Yemima menyeringai lebar. "Enggak, lah. Kamu kan cowok paling sabar dan manis sedunia."

"Beuh, kalo udah gitu aja mujinya setinggi langit. Biar gimana kan aku cowok biasa juga, Mim."

Yemima terkikik. "Kamu emang cowok biasa, Toby. Tapi buat aku kamu luar biasa. Saranghaeyo, Toby Oppa."

Terdengar kekehan geli Toby. "Gombal banget, tahu, Mim. Gimana ya caranya aku bisa tegas sama kamu kalo gini?"

"Enggak akan bisa, Toby. Kamu terlalu sayang sama aku."

"Iya, deh. Karena aku sayang sama kamu, pliss banget, jaga diri, ya, Mim. Enggak usah ngisengin orang, apalagi ngajak berantem. Ini udah malem. Oke?"

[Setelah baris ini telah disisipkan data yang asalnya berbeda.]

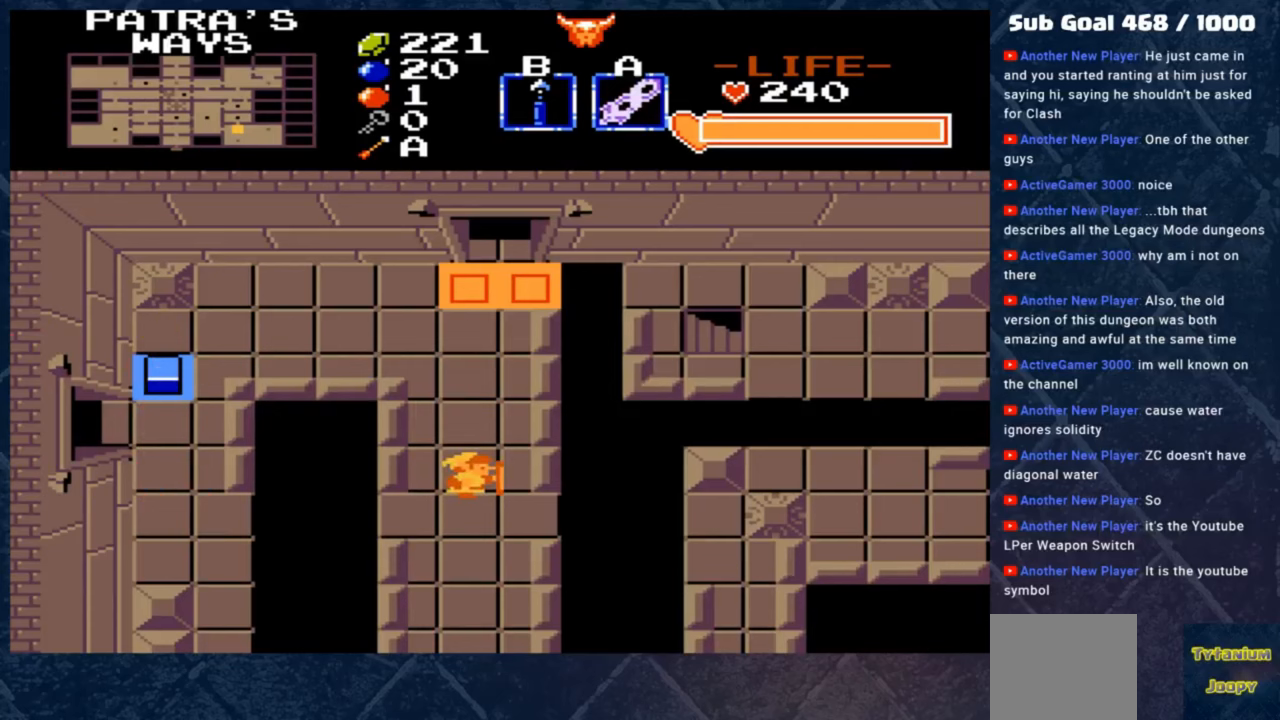
{"buttons": [], "left_stick": "center", "events": []}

"Ih, Toby. Aku enggak pernah ngajak orang berantem, tahu! Aku yang diajak orang berantem."

"Karena kamu iseng. Nurut aja sama Toby oppa, ya?"

"Iya. Bye, Toby. Sampe Senin, ya."

"Enggak bye dulu, Mim. Kalau sampe rumah kamu masih harus telpon aku."

"Iya, Toby oppa. Sampe nanti, ya."

"Ya ."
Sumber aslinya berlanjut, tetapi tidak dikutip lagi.